The two addends that a number is split into can be visualised as representing the length and width of a rectangle. By multiplying the addends together, we are finding the area of that rectangle. Show the students diagrams of the rectangles provided below to help them see how the area of a rectangle changes as the length and width change.
Some rectangles where the length + width equals 16 units are:
Question 2d gives an odd number, so the whole numbers that result in the greatest product have a difference of 1. Thirteen is split into 7 and 6 to give the greatest product, which is 42.

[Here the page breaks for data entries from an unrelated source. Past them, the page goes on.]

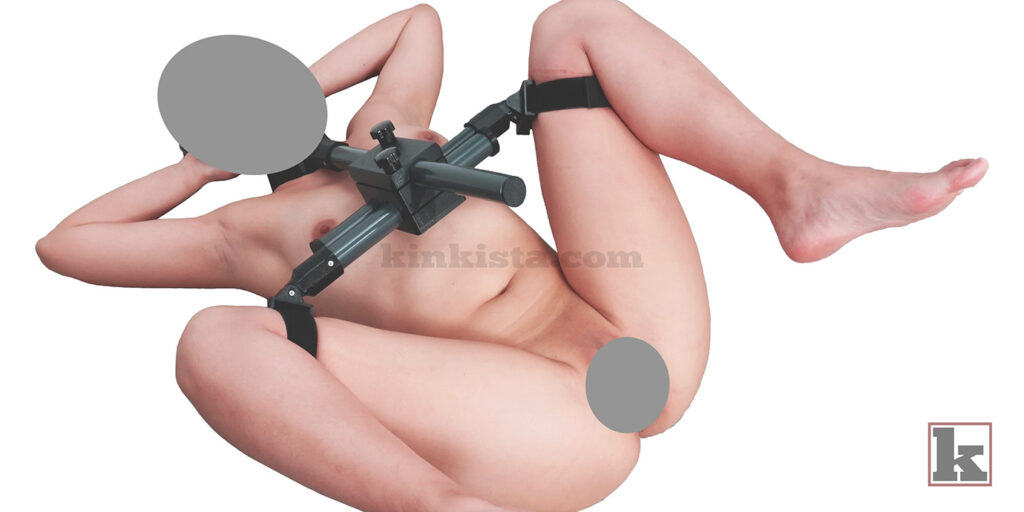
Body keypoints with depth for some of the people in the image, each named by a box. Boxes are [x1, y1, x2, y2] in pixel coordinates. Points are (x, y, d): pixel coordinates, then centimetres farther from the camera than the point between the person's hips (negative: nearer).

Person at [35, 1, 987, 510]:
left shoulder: (375, 135, 28)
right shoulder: (241, 233, 18)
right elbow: (61, 243, 21)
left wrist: (296, 91, 32)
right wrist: (199, 167, 25)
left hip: (643, 338, 5)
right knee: (214, 339, -20)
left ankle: (797, 187, -15)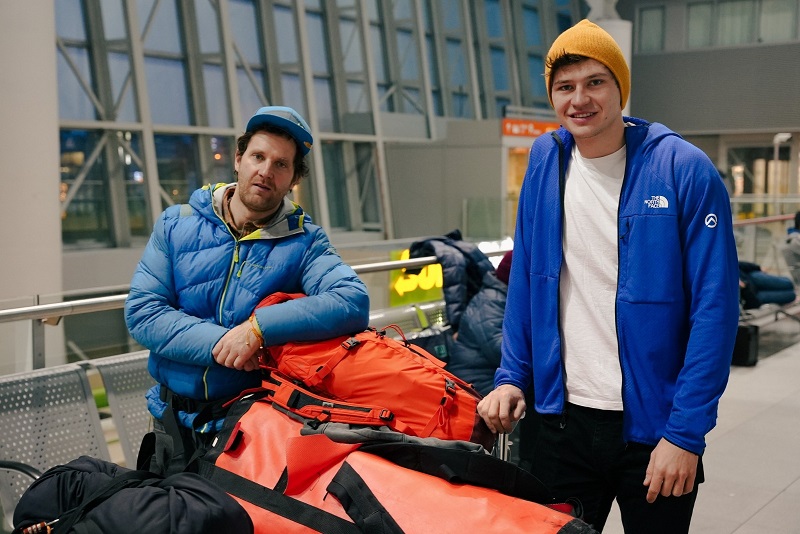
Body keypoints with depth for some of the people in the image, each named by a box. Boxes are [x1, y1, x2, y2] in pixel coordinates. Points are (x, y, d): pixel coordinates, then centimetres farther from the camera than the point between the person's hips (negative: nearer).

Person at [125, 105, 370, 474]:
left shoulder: (303, 242, -7)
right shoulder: (176, 225, -1)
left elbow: (353, 303, -25)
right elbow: (141, 311, -8)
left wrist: (258, 329, -31)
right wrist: (217, 342, -22)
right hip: (176, 425, 2)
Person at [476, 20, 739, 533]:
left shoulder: (684, 171, -12)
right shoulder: (546, 161, 1)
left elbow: (715, 309, -13)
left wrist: (686, 432, -16)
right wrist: (512, 374, 3)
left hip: (654, 424, -3)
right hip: (564, 417, 4)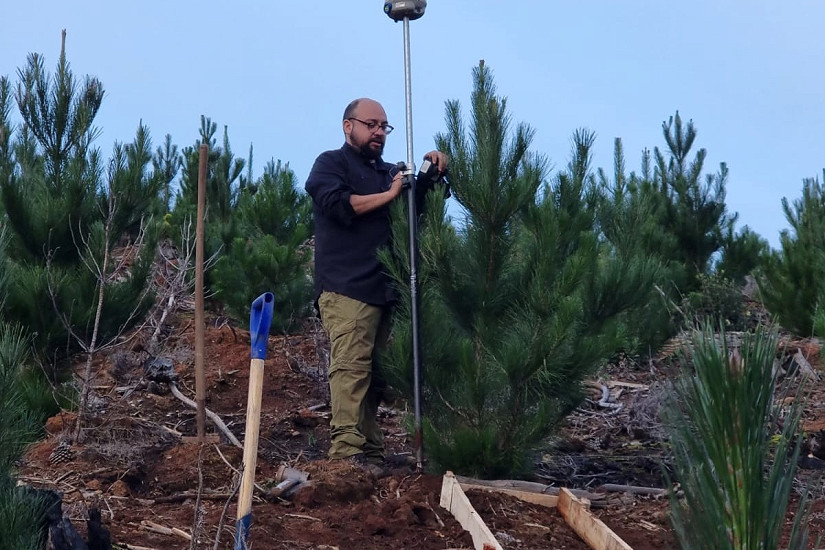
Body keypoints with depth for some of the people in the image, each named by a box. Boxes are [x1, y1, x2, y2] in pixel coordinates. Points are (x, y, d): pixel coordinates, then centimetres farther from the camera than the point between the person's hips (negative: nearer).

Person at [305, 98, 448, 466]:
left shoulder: (388, 172, 28)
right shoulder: (331, 163, 7)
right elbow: (337, 203, -12)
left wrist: (432, 170, 11)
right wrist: (389, 195, -6)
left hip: (382, 289, 7)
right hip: (346, 288, -7)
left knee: (374, 374, 4)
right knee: (351, 368, -16)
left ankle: (371, 455, 5)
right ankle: (347, 453, -20)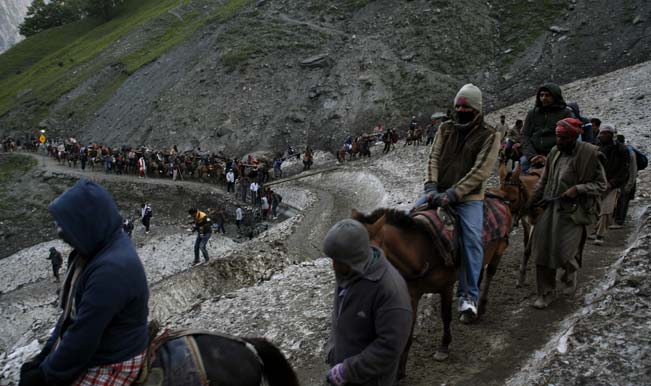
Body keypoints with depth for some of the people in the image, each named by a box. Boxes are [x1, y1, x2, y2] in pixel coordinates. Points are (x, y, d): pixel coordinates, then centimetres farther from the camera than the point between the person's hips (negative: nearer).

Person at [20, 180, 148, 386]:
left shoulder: (112, 268, -30)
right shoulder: (100, 249, 2)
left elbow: (83, 335, -25)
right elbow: (72, 309, 11)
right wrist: (48, 352, 7)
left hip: (114, 364, -9)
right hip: (91, 352, 9)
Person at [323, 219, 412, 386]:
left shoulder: (390, 289, -31)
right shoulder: (346, 271, -6)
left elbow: (389, 347, -28)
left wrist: (347, 371, -25)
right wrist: (332, 350, 2)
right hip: (342, 363, 7)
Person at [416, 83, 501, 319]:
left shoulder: (489, 136, -4)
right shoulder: (446, 129, 10)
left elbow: (480, 171, -14)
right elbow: (434, 158, 2)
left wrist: (453, 194, -23)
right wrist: (432, 188, -15)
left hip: (468, 197, -4)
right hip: (440, 192, 4)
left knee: (472, 239, -19)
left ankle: (468, 295, -10)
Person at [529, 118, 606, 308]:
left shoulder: (589, 155, -9)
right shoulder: (554, 152, 8)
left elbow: (601, 185, -4)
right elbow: (544, 181, 17)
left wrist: (578, 189, -18)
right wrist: (531, 202, 10)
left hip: (573, 212, -5)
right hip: (550, 207, 5)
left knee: (565, 254, -8)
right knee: (542, 250, 1)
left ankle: (570, 273, 29)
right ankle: (546, 292, 15)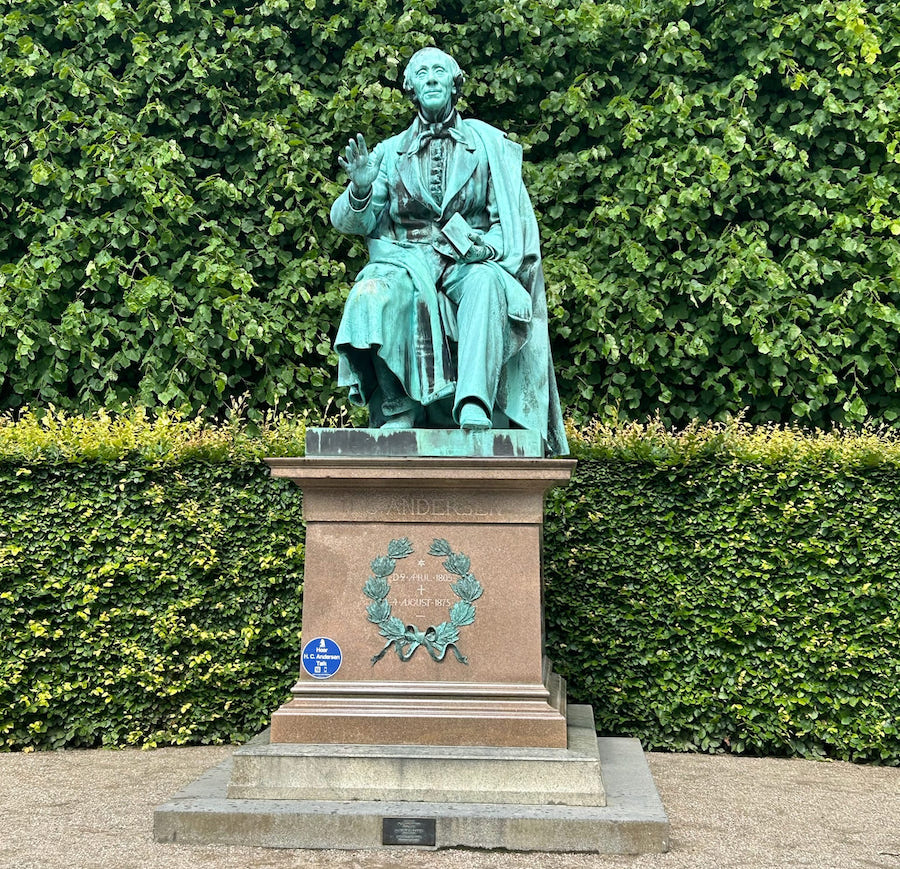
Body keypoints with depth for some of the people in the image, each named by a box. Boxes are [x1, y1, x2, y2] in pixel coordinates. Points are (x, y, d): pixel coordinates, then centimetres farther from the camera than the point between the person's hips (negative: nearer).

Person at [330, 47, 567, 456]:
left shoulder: (488, 143, 14)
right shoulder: (392, 153, 17)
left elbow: (512, 218, 7)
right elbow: (349, 222, 9)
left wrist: (485, 247, -15)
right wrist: (360, 189, -13)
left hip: (472, 263, -1)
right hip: (409, 262, 1)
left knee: (486, 284, -37)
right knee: (374, 294, -34)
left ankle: (474, 408, -52)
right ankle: (395, 414, -36)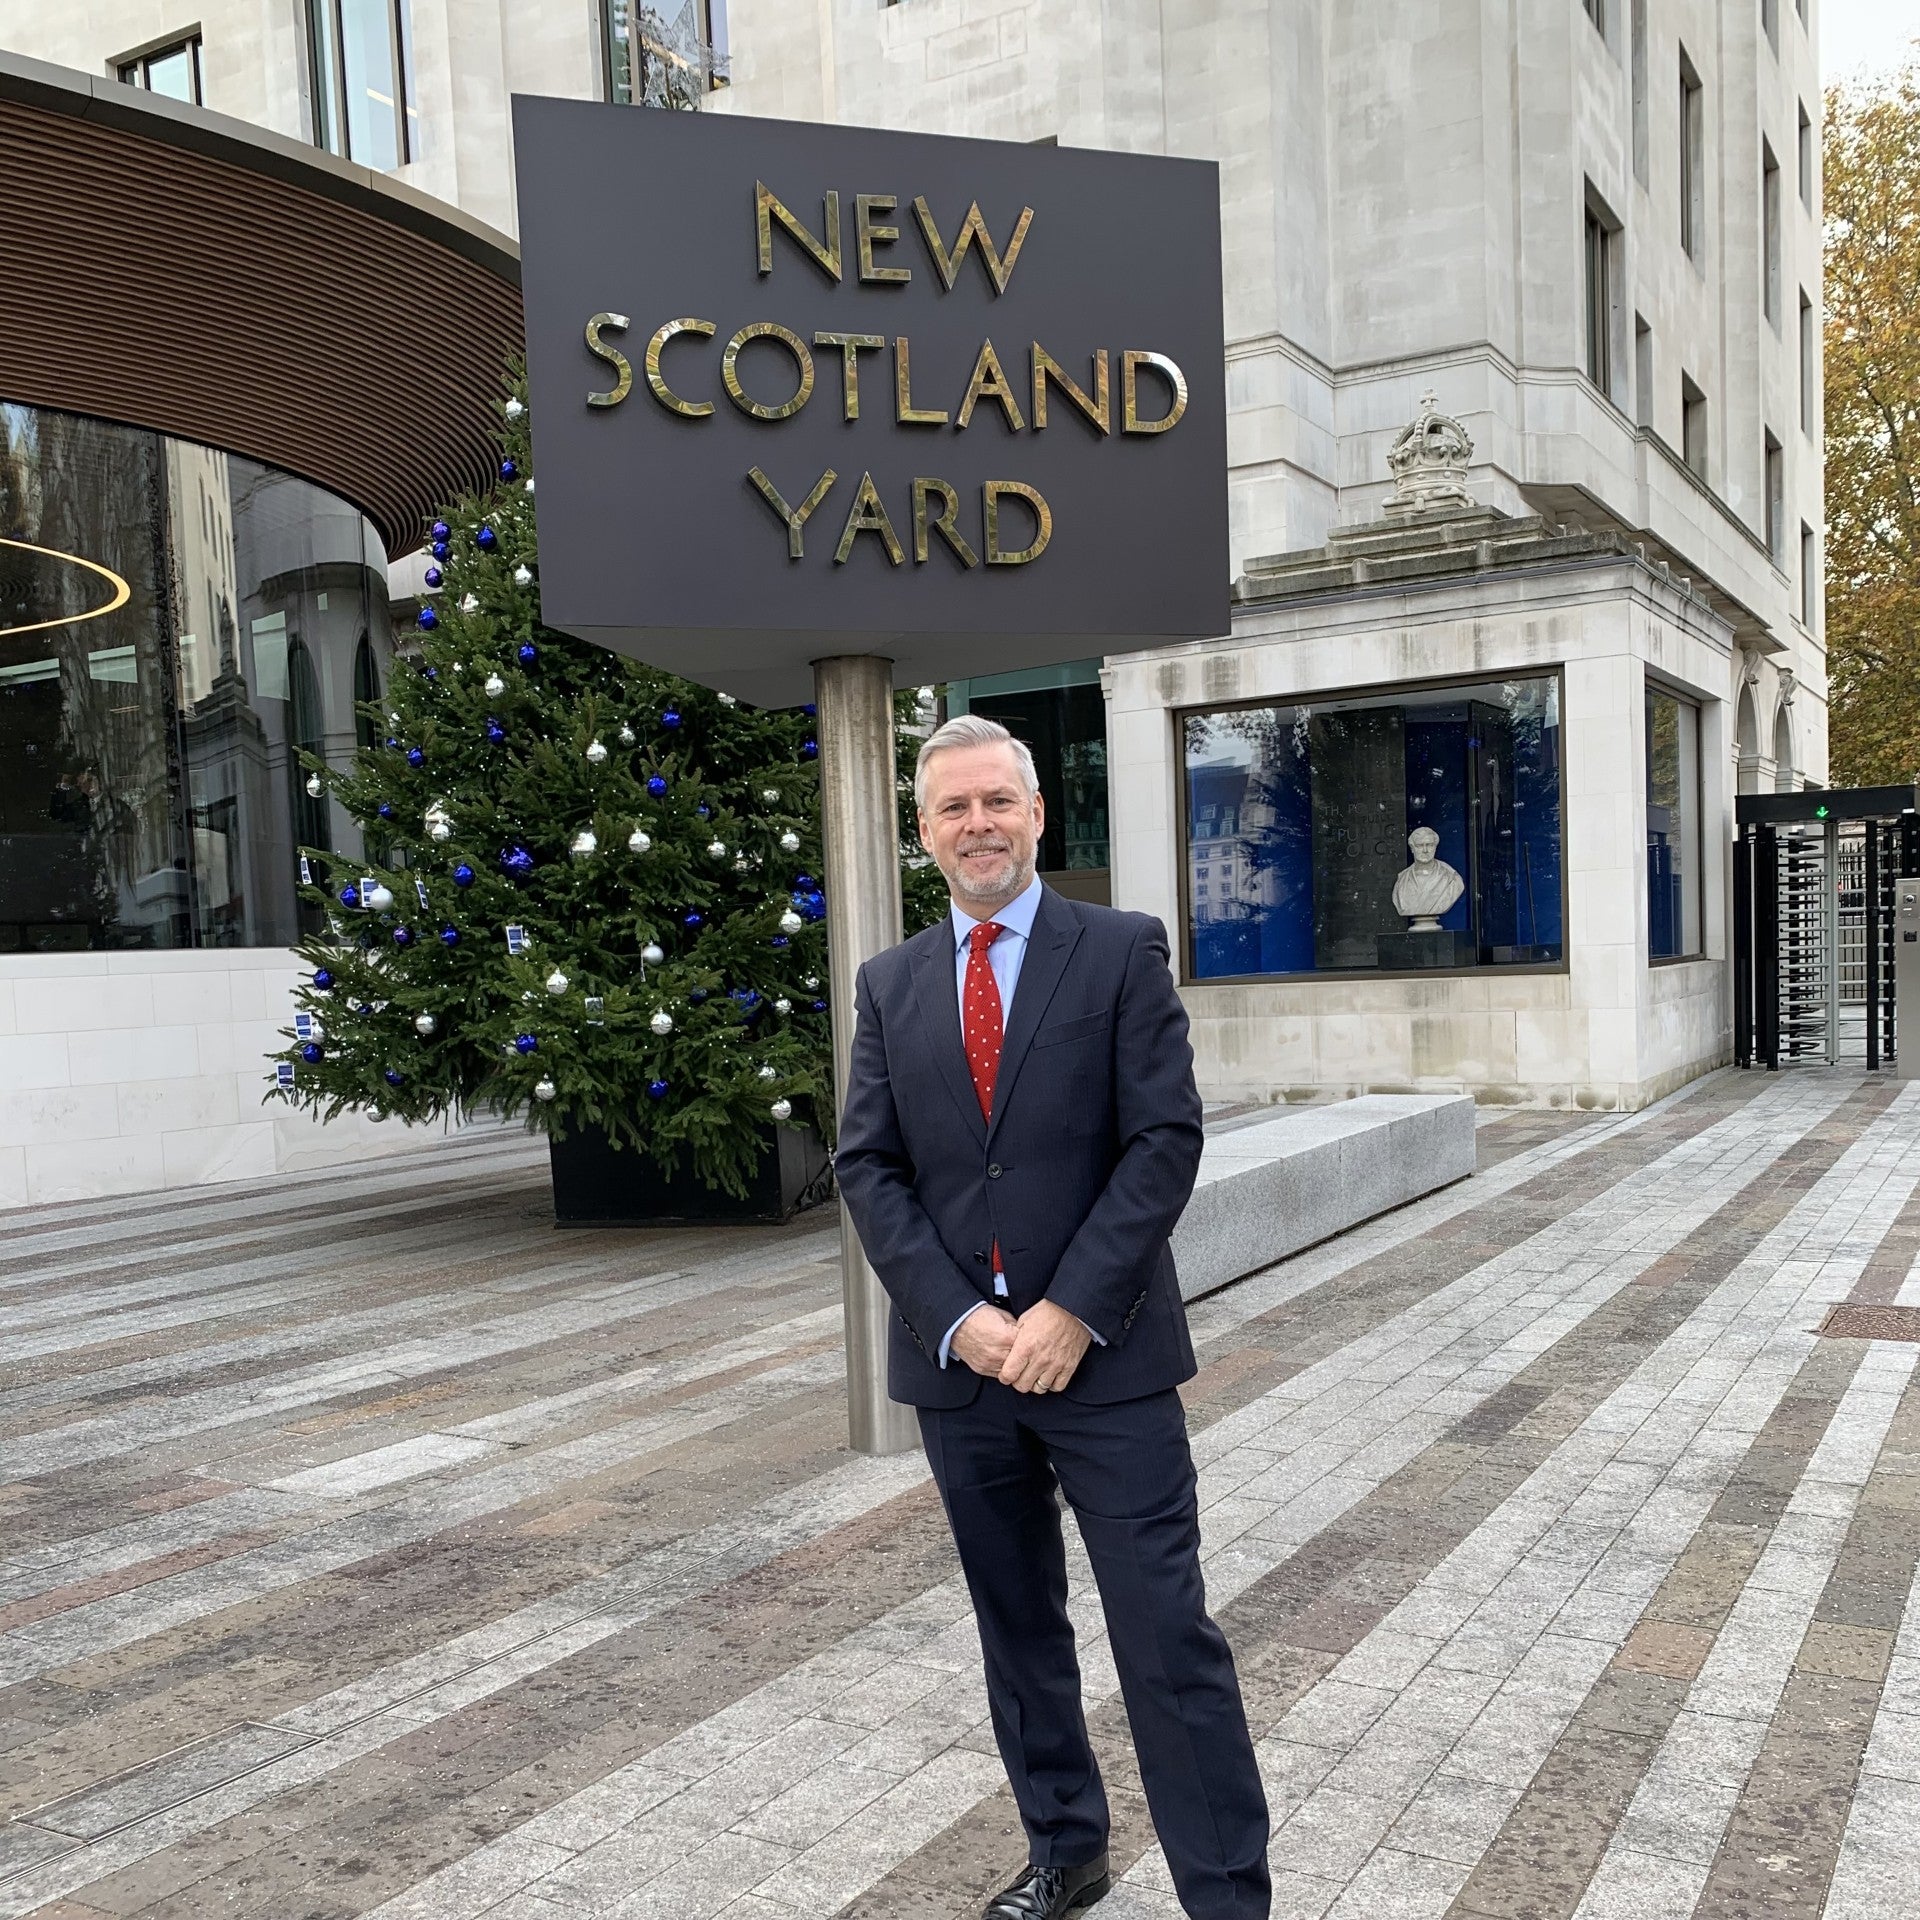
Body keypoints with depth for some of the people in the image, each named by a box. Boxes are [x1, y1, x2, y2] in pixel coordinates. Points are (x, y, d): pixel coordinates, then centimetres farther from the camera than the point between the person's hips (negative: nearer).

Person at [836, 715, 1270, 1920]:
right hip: (958, 1358, 4)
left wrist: (1072, 1312, -15)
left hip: (1103, 1355, -4)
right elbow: (869, 1168, 3)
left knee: (1168, 1638, -1)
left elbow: (1165, 1141, -9)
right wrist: (954, 1318, -10)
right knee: (1017, 1630, 17)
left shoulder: (1122, 951, -3)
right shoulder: (891, 985, 8)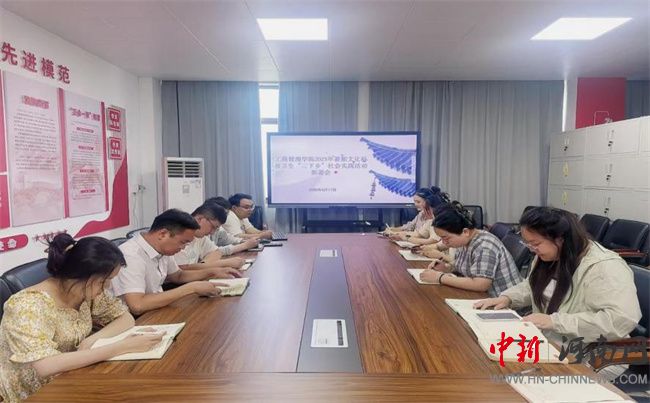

As an extension to this question, have the students split 13 into two equal addends using fractions. This would be 6.5 + 6.5. The product of these two numbers is 42.25.
From this, the students should conclude that a square rectangle always has a greater area than an oblong rectangle that has been made by splitting a number.
Activity Two
This activity extends the previous investigation by looking at three-addend splits. This can be visualised as comparing the dimensions of a rectangular prism with its volume. Again, the students should find that the prism with sides that are equal in length (that is, a cube) yields the greatest volume.
Question 3 in this activity is the real goal of this investigation. Explain this to the students and show them how the investigation is structured to lead them to this question. Some students may wish to extend this still further to see if this pattern applies with four or more splits.
Students who have grasped the idea could be challenged to investigate multiplication using a calculator. “How can the keys 2 , 3 , 4 , 5 , and x be pressed once each time to make the largest product?” The factors that do this are 52 x 43 because these digits are the nearest to making the dimensions of a square.
Answers to Activity
Activity One
1. a. 15 + 1, 14 + 2, 13 + 3, 12 + 4, 11 + 5, 10 + 6, 9 + 7, 8 + 8
b. 8 and 8 (because 8 x 8 = 64)
2. a. 5 + 5 (because 5 x 5 = 25)
b. 6 + 6 (because 6 x 6 = 36)
c. 9 + 9 (because 9 x 9 = 81)
d. 6 + 7 (because 6 x 7 = 42)
Activity Two
1. 3 + 3 + 3 because 3 x 3 x 3 = 27. (The other sets are: 1 + 1 + 7, 1 + 2 + 6, 1 + 3 + 5, 1 + 4 + 4, 2 + 2 + 5, 2 + 3 + 4.)
2. a. 4 + 4 + 4 (because 4 x 4 x 4 = 64)
b. 5 + 5 + 5 (because 5 x 5 x 5 = 125)
c. 6 + 6 + 6 (because 6 x 6 x 6 = 216)
d. 6 + 7 + 7 (because 6 x 7 x 7 = 294)
3. Yes. You get the greatest product when each set of two or three numbers consists of whole numbers that are the same or nearly the same. (If you were using fractions instead of whole numbers only, with 13 you would get 6 1/2 x 6 1/2 = 42 1/4 as the greatest product instead of 6 x 7 = 42, and with 20, you would get 6 2/3 x 6 2/3 x 6 2/3 = 296.296, instead of 6 x 7 x 7 = 294.)